*** Block opens ***

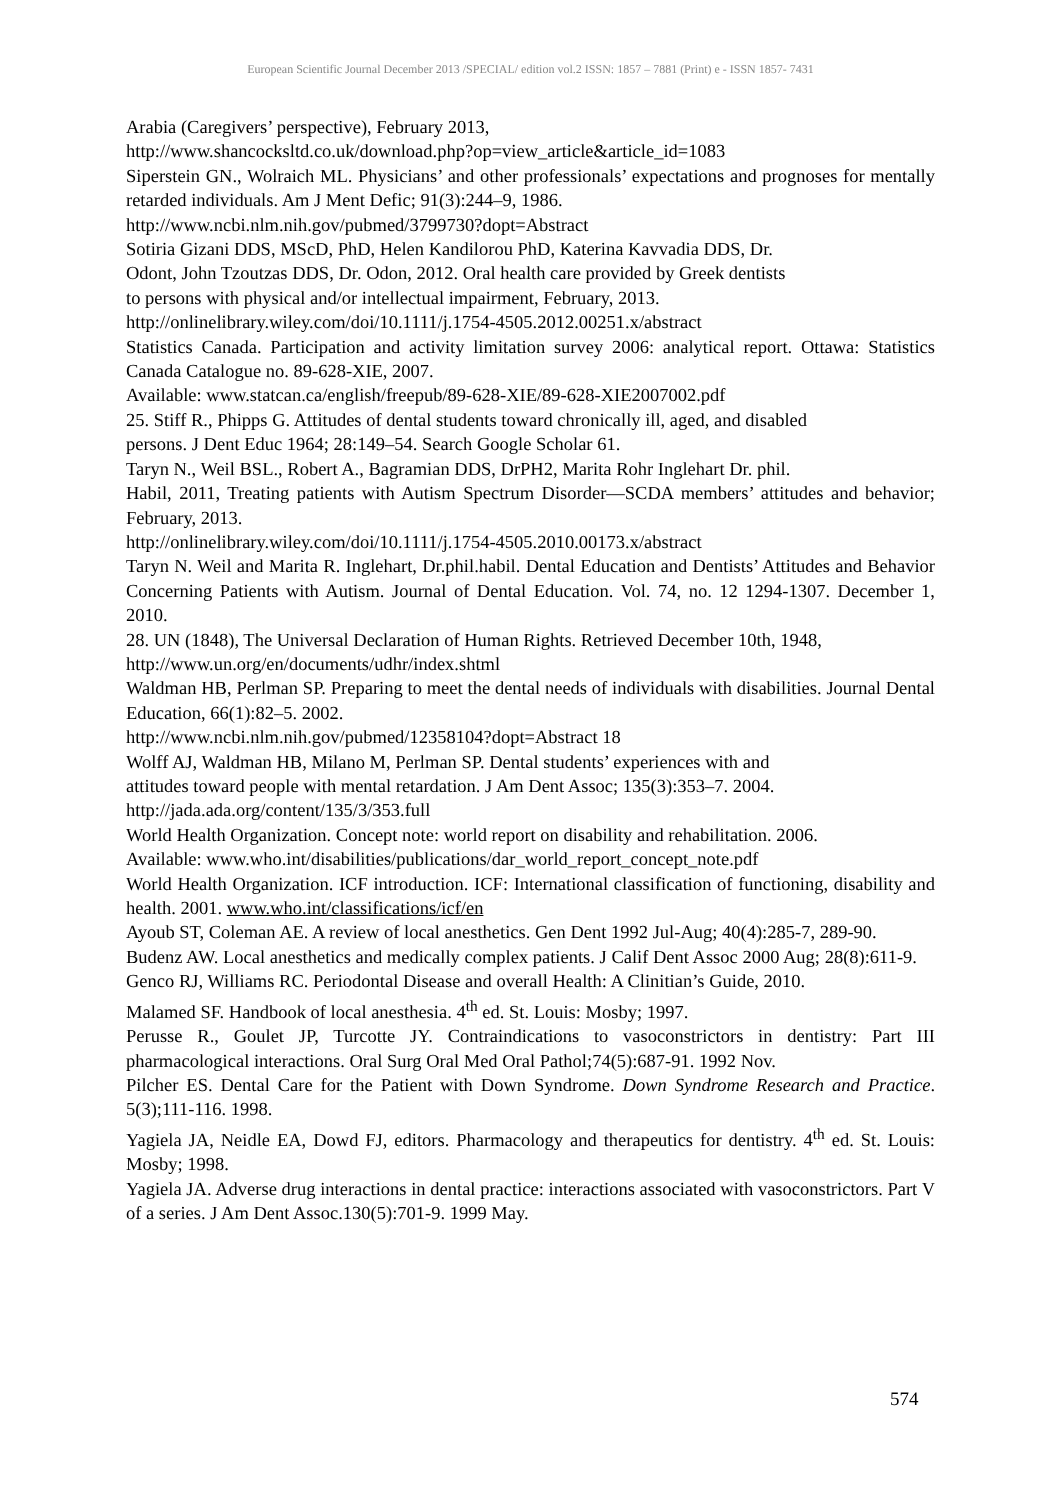European Scientific Journal December 2013 /SPECIAL/ edition vol.2 ISSN: 1857 – 7881 (Print) e - ISSN 1857- 7431
Arabia (Caregivers’ perspective), February 2013,
http://www.shancocksltd.co.uk/download.php?op=view_article&article_id=1083
Siperstein GN., Wolraich ML. Physicians’ and other professionals’ expectations and prognoses for mentally retarded individuals. Am J Ment Defic; 91(3):244–9, 1986.
http://www.ncbi.nlm.nih.gov/pubmed/3799730?dopt=Abstract
Sotiria Gizani DDS, MScD, PhD, Helen Kandilorou PhD, Katerina Kavvadia DDS, Dr.
Odont, John Tzoutzas DDS, Dr. Odon, 2012. Oral health care provided by Greek dentists
to persons with physical and/or intellectual impairment, February, 2013.
http://onlinelibrary.wiley.com/doi/10.1111/j.1754-4505.2012.00251.x/abstract
Statistics Canada. Participation and activity limitation survey 2006: analytical report. Ottawa: Statistics Canada Catalogue no. 89-628-XIE, 2007.
Available: www.statcan.ca/english/freepub/89-628-XIE/89-628-XIE2007002.pdf
25. Stiff R., Phipps G. Attitudes of dental students toward chronically ill, aged, and disabled
persons. J Dent Educ 1964; 28:149–54. Search Google Scholar 61.
Taryn N., Weil BSL., Robert A., Bagramian DDS, DrPH2, Marita Rohr Inglehart Dr. phil.
Habil, 2011, Treating patients with Autism Spectrum Disorder—SCDA members’ attitudes and behavior; February, 2013.
http://onlinelibrary.wiley.com/doi/10.1111/j.1754-4505.2010.00173.x/abstract
Taryn N. Weil and Marita R. Inglehart, Dr.phil.habil. Dental Education and Dentists’ Attitudes and Behavior Concerning Patients with Autism. Journal of Dental Education. Vol. 74, no. 12 1294-1307. December 1, 2010.
28. UN (1848), The Universal Declaration of Human Rights. Retrieved December 10th, 1948,
http://www.un.org/en/documents/udhr/index.shtml
Waldman HB, Perlman SP. Preparing to meet the dental needs of individuals with disabilities. Journal Dental Education, 66(1):82–5. 2002.
http://www.ncbi.nlm.nih.gov/pubmed/12358104?dopt=Abstract 18
Wolff AJ, Waldman HB, Milano M, Perlman SP. Dental students’ experiences with and
attitudes toward people with mental retardation. J Am Dent Assoc; 135(3):353–7. 2004.
http://jada.ada.org/content/135/3/353.full
World Health Organization. Concept note: world report on disability and rehabilitation. 2006.
Available: www.who.int/disabilities/publications/dar_world_report_concept_note.pdf
World Health Organization. ICF introduction. ICF: International classification of functioning, disability and health. 2001. www.who.int/classifications/icf/en
Ayoub ST, Coleman AE. A review of local anesthetics. Gen Dent 1992 Jul-Aug; 40(4):285-7, 289-90.
Budenz AW. Local anesthetics and medically complex patients. J Calif Dent Assoc 2000 Aug; 28(8):611-9.
Genco RJ, Williams RC. Periodontal Disease and overall Health: A Clinitian’s Guide, 2010.
Malamed SF. Handbook of local anesthesia. 4<sup>th</sup> ed. St. Louis: Mosby; 1997.
Perusse R., Goulet JP, Turcotte JY. Contraindications to vasoconstrictors in dentistry: Part III pharmacological interactions. Oral Surg Oral Med Oral Pathol;74(5):687-91. 1992 Nov.
Pilcher ES. Dental Care for the Patient with Down Syndrome. Down Syndrome Research and Practice. 5(3);111-116. 1998.
Yagiela JA, Neidle EA, Dowd FJ, editors. Pharmacology and therapeutics for dentistry. 4<sup>th</sup> ed. St. Louis: Mosby; 1998.
Yagiela JA. Adverse drug interactions in dental practice: interactions associated with vasoconstrictors. Part V of a series. J Am Dent Assoc.130(5):701-9. 1999 May.
574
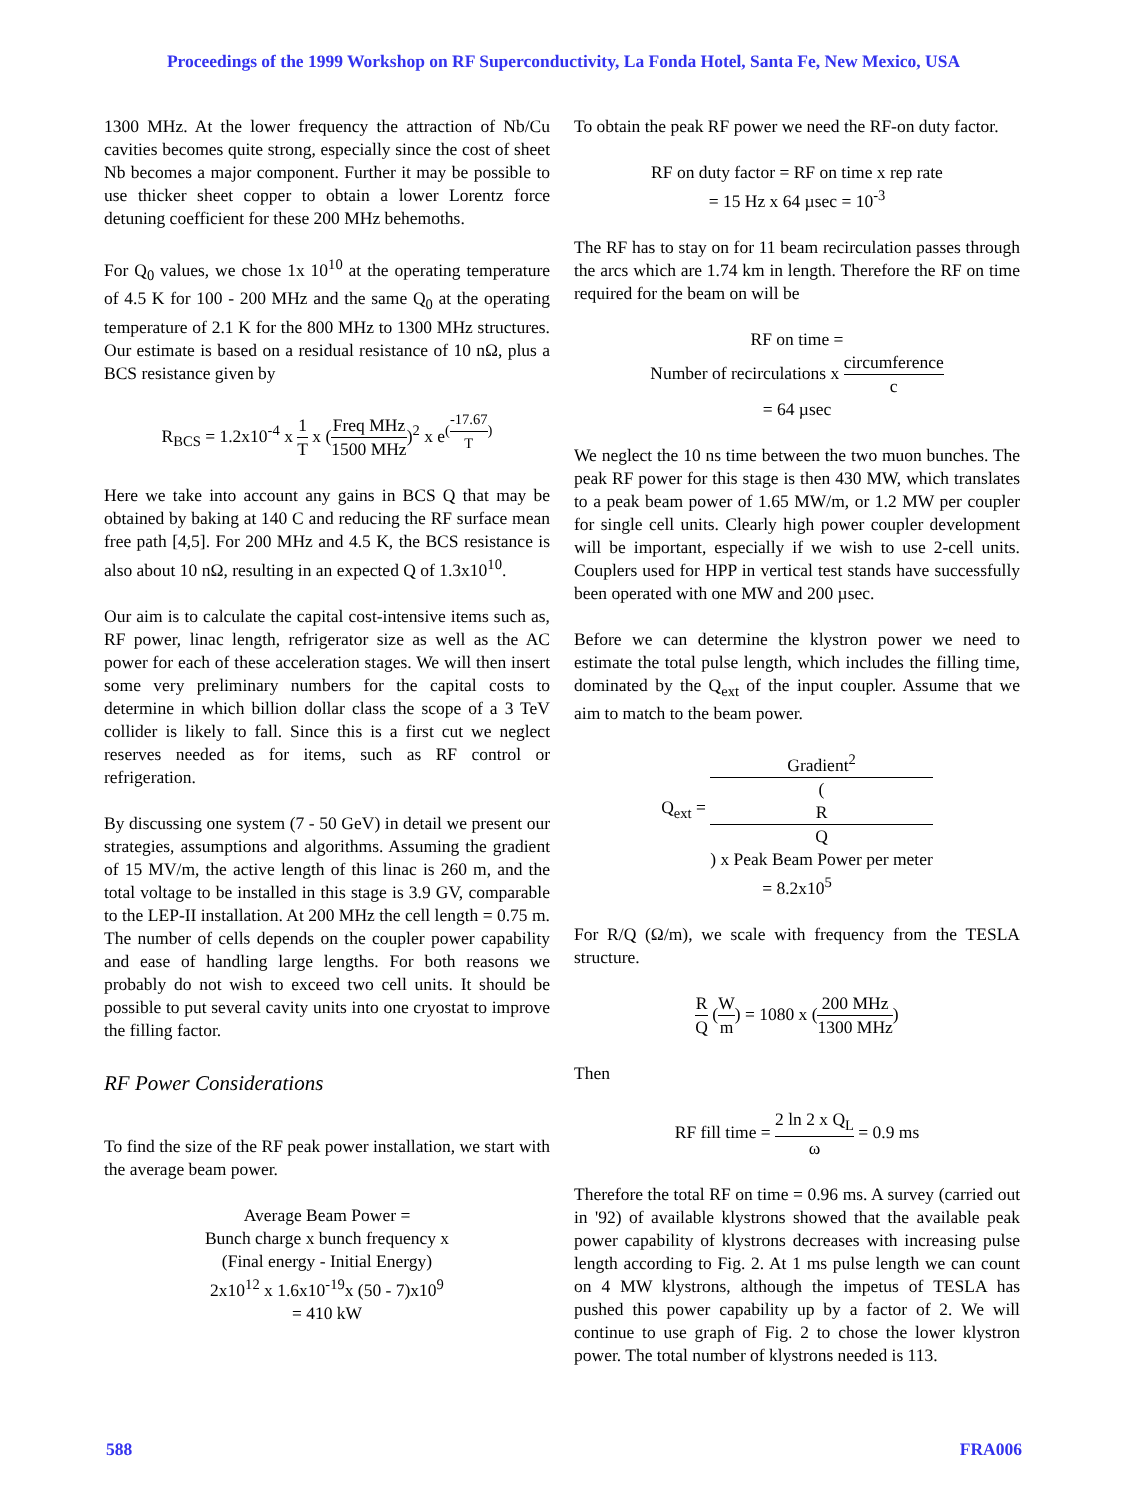Proceedings of the 1999 Workshop on RF Superconductivity, La Fonda Hotel, Santa Fe, New Mexico, USA
1300 MHz. At the lower frequency the attraction of Nb/Cu cavities becomes quite strong, especially since the cost of sheet Nb becomes a major component. Further it may be possible to use thicker sheet copper to obtain a lower Lorentz force detuning coefficient for these 200 MHz behemoths.
For Q<sub>0</sub> values, we chose 1x 10<sup>10</sup> at the operating temperature of 4.5 K for 100 - 200 MHz and the same Q<sub>0</sub> at the operating temperature of 2.1 K for the 800 MHz to 1300 MHz structures. Our estimate is based on a residual resistance of 10 nΩ, plus a BCS resistance given by
R<sub>BCS</sub> = 1.2x10<sup>-4</sup> x 1 T x (Freq MHz 1500 MHz)<sup>2</sup> x e<sup>(-17.67 T)</sup>
Here we take into account any gains in BCS Q that may be obtained by baking at 140 C and reducing the RF surface mean free path [4,5]. For 200 MHz and 4.5 K, the BCS resistance is also about 10 nΩ, resulting in an expected Q of 1.3x10<sup>10</sup>.
Our aim is to calculate the capital cost-intensive items such as, RF power, linac length, refrigerator size as well as the AC power for each of these acceleration stages. We will then insert some very preliminary numbers for the capital costs to determine in which billion dollar class the scope of a 3 TeV collider is likely to fall. Since this is a first cut we neglect reserves needed as for items, such as RF control or refrigeration.
By discussing one system (7 - 50 GeV) in detail we present our strategies, assumptions and algorithms. Assuming the gradient of 15 MV/m, the active length of this linac is 260 m, and the total voltage to be installed in this stage is 3.9 GV, comparable to the LEP-II installation. At 200 MHz the cell length = 0.75 m. The number of cells depends on the coupler power capability and ease of handling large lengths. For both reasons we probably do not wish to exceed two cell units. It should be possible to put several cavity units into one cryostat to improve the filling factor.
RF Power Considerations
To find the size of the RF peak power installation, we start with the average beam power.
Average Beam Power =
Bunch charge x bunch frequency x
(Final energy - Initial Energy)
2x10<sup>12</sup> x 1.6x10<sup>-19</sup>x (50 - 7)x10<sup>9</sup>
= 410 kW
To obtain the peak RF power we need the RF-on duty factor.
RF on duty factor = RF on time x rep rate
= 15 Hz x 64 µsec = 10<sup>-3</sup>
The RF has to stay on for 11 beam recirculation passes through the arcs which are 1.74 km in length. Therefore the RF on time required for the beam on will be
RF on time =
Number of recirculations x circumference c
= 64 µsec
We neglect the 10 ns time between the two muon bunches. The peak RF power for this stage is then 430 MW, which translates to a peak beam power of 1.65 MW/m, or 1.2 MW per coupler for single cell units. Clearly high power coupler development will be important, especially if we wish to use 2-cell units. Couplers used for HPP in vertical test stands have successfully been operated with one MW and 200 µsec.
Before we can determine the klystron power we need to estimate the total pulse length, which includes the filling time, dominated by the Q<sub>ext</sub> of the input coupler. Assume that we aim to match to the beam power.
Q<sub>ext</sub> = Gradient<sup>2</sup> (R
Q) x Peak Beam Power per meter
= 8.2x10<sup>5</sup>
For R/Q (Ω/m), we scale with frequency from the TESLA structure.
R Q (W m) = 1080 x (200 MHz 1300 MHz)
Then
RF fill time = 2 ln 2 x Q<sub>L</sub> ω = 0.9 ms
Therefore the total RF on time = 0.96 ms. A survey (carried out in '92) of available klystrons showed that the available peak power capability of klystrons decreases with increasing pulse length according to Fig. 2. At 1 ms pulse length we can count on 4 MW klystrons, although the impetus of TESLA has pushed this power capability up by a factor of 2. We will continue to use graph of Fig. 2 to chose the lower klystron power. The total number of klystrons needed is 113.
588 FRA006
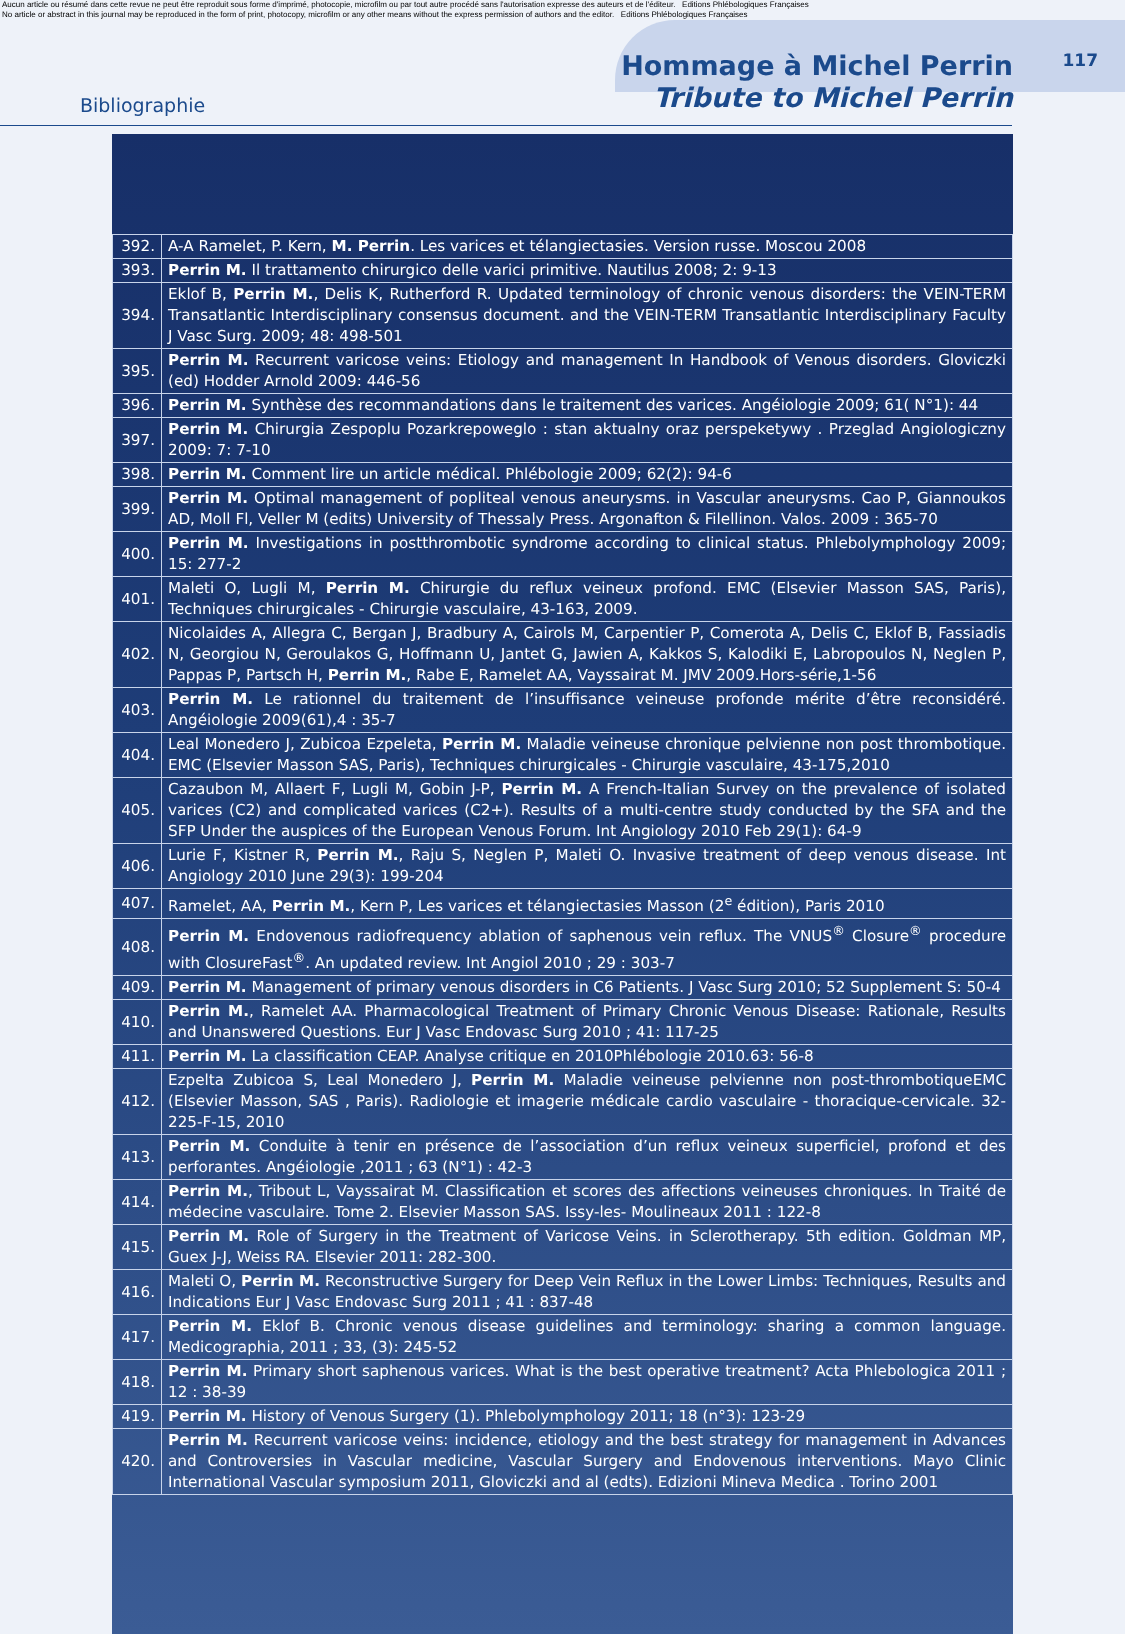Aucun article ou résumé dans cette revue ne peut être reproduit sous forme d'imprimé, photocopie, microfilm ou par tout autre procédé sans l'autorisation expresse des auteurs et de l'éditeur. Editions Phlébologiques Françaises
No article or abstract in this journal may be reproduced in the form of print, photocopy, microfilm or any other means without the express permission of authors and the editor. Editions Phlébologiques Françaises
Bibliographie
Hommage à Michel Perrin
Tribute to Michel Perrin
117
| 392. | A-A Ramelet, P. Kern, M. Perrin . Les varices et télangiectasies. Version russe. Moscou 2008 |
| 393. | Perrin M. Il trattamento chirurgico delle varici primitive. Nautilus 2008; 2: 9-13 |
| 394. | Eklof B, Perrin M. , Delis K, Rutherford R. Updated terminology of chronic venous disorders: the VEIN-TERM Transatlantic Interdisciplinary consensus document. and the VEIN-TERM Transatlantic Interdisciplinary Faculty J Vasc Surg. 2009; 48: 498-501 |
| 395. | Perrin M. Recurrent varicose veins: Etiology and management In Handbook of Venous disorders. Gloviczki (ed) Hodder Arnold 2009: 446-56 |
| 396. | Perrin M. Synthèse des recommandations dans le traitement des varices. Angéiologie 2009; 61( N°1): 44 |
| 397. | Perrin M. Chirurgia Zespoplu Pozarkrepoweglo : stan aktualny oraz perspeketywy . Przeglad Angiologiczny 2009: 7: 7-10 |
| 398. | Perrin M. Comment lire un article médical. Phlébologie 2009; 62(2): 94-6 |
| 399. | Perrin M. Optimal management of popliteal venous aneurysms. in Vascular aneurysms. Cao P, Giannoukos AD, Moll Fl, Veller M (edits) University of Thessaly Press. Argonafton & Filellinon. Valos. 2009 : 365-70 |
| 400. | Perrin M. Investigations in postthrombotic syndrome according to clinical status. Phlebolymphology 2009; 15: 277-2 |
| 401. | Maleti O, Lugli M, Perrin M. Chirurgie du reflux veineux profond. EMC (Elsevier Masson SAS, Paris), Techniques chirurgicales - Chirurgie vasculaire, 43-163, 2009. |
| 402. | Nicolaides A, Allegra C, Bergan J, Bradbury A, Cairols M, Carpentier P, Comerota A, Delis C, Eklof B, Fassiadis N, Georgiou N, Geroulakos G, Hoffmann U, Jantet G, Jawien A, Kakkos S, Kalodiki E, Labropoulos N, Neglen P, Pappas P, Partsch H, Perrin M. , Rabe E, Ramelet AA, Vayssairat M. JMV 2009.Hors-série,1-56 |
| 403. | Perrin M. Le rationnel du traitement de l’insuffisance veineuse profonde mérite d’être reconsidéré. Angéiologie 2009(61),4 : 35-7 |
| 404. | Leal Monedero J, Zubicoa Ezpeleta, Perrin M. Maladie veineuse chronique pelvienne non post thrombotique. EMC (Elsevier Masson SAS, Paris), Techniques chirurgicales - Chirurgie vasculaire, 43-175,2010 |
| 405. | Cazaubon M, Allaert F, Lugli M, Gobin J-P, Perrin M. A French-Italian Survey on the prevalence of isolated varices (C2) and complicated varices (C2+). Results of a multi-centre study conducted by the SFA and the SFP Under the auspices of the European Venous Forum. Int Angiology 2010 Feb 29(1): 64-9 |
| 406. | Lurie F, Kistner R, Perrin M. , Raju S, Neglen P, Maleti O. Invasive treatment of deep venous disease. Int Angiology 2010 June 29(3): 199-204 |
| 407. | Ramelet, AA, Perrin M. , Kern P, Les varices et télangiectasies Masson (2<sup>e</sup> édition), Paris 2010 |
| 408. | Perrin M. Endovenous radiofrequency ablation of saphenous vein reflux. The VNUS<sup>®</sup> Closure<sup>®</sup> procedure with ClosureFast<sup>®</sup>. An updated review. Int Angiol 2010 ; 29 : 303-7 |
| 409. | Perrin M. Management of primary venous disorders in C6 Patients. J Vasc Surg 2010; 52 Supplement S: 50-4 |
| 410. | Perrin M. , Ramelet AA. Pharmacological Treatment of Primary Chronic Venous Disease: Rationale, Results and Unanswered Questions. Eur J Vasc Endovasc Surg 2010 ; 41: 117-25 |
| 411. | Perrin M. La classification CEAP. Analyse critique en 2010Phlébologie 2010.63: 56-8 |
| 412. | Ezpelta Zubicoa S, Leal Monedero J, Perrin M. Maladie veineuse pelvienne non post-thrombotiqueEMC (Elsevier Masson, SAS , Paris). Radiologie et imagerie médicale cardio vasculaire - thoracique-cervicale. 32-225-F-15, 2010 |
| 413. | Perrin M. Conduite à tenir en présence de l’association d’un reflux veineux superficiel, profond et des perforantes. Angéiologie ,2011 ; 63 (N°1) : 42-3 |
| 414. | Perrin M. , Tribout L, Vayssairat M. Classification et scores des affections veineuses chroniques. In Traité de médecine vasculaire. Tome 2. Elsevier Masson SAS. Issy-les- Moulineaux 2011 : 122-8 |
| 415. | Perrin M. Role of Surgery in the Treatment of Varicose Veins. in Sclerotherapy. 5th edition. Goldman MP, Guex J-J, Weiss RA. Elsevier 2011: 282-300. |
| 416. | Maleti O, Perrin M. Reconstructive Surgery for Deep Vein Reflux in the Lower Limbs: Techniques, Results and Indications Eur J Vasc Endovasc Surg 2011 ; 41 : 837-48 |
| 417. | Perrin M. Eklof B. Chronic venous disease guidelines and terminology: sharing a common language. Medicographia, 2011 ; 33, (3): 245-52 |
| 418. | Perrin M. Primary short saphenous varices. What is the best operative treatment? Acta Phlebologica 2011 ; 12 : 38-39 |
| 419. | Perrin M. History of Venous Surgery (1). Phlebolymphology 2011; 18 (n°3): 123-29 |
| 420. | Perrin M. Recurrent varicose veins: incidence, etiology and the best strategy for management in Advances and Controversies in Vascular medicine, Vascular Surgery and Endovenous interventions. Mayo Clinic International Vascular symposium 2011, Gloviczki and al (edts). Edizioni Mineva Medica . Torino 2001 |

*** Block closes ***

Lines of the listing above that contain the word "Neglen" must all be copied.

| 402. | Nicolaides A, Allegra C, Bergan J, Bradbury A, Cairols M, Carpentier P, Comerota A, Delis C, Eklof B, Fassiadis N, Georgiou N, Geroulakos G, Hoffmann U, Jantet G, Jawien A, Kakkos S, Kalodiki E, Labropoulos N, Neglen P, Pappas P, Partsch H, Perrin M. , Rabe E, Ramelet AA, Vayssairat M. JMV 2009.Hors-série,1-56 |
| 406. | Lurie F, Kistner R, Perrin M. , Raju S, Neglen P, Maleti O. Invasive treatment of deep venous disease. Int Angiology 2010 June 29(3): 199-204 |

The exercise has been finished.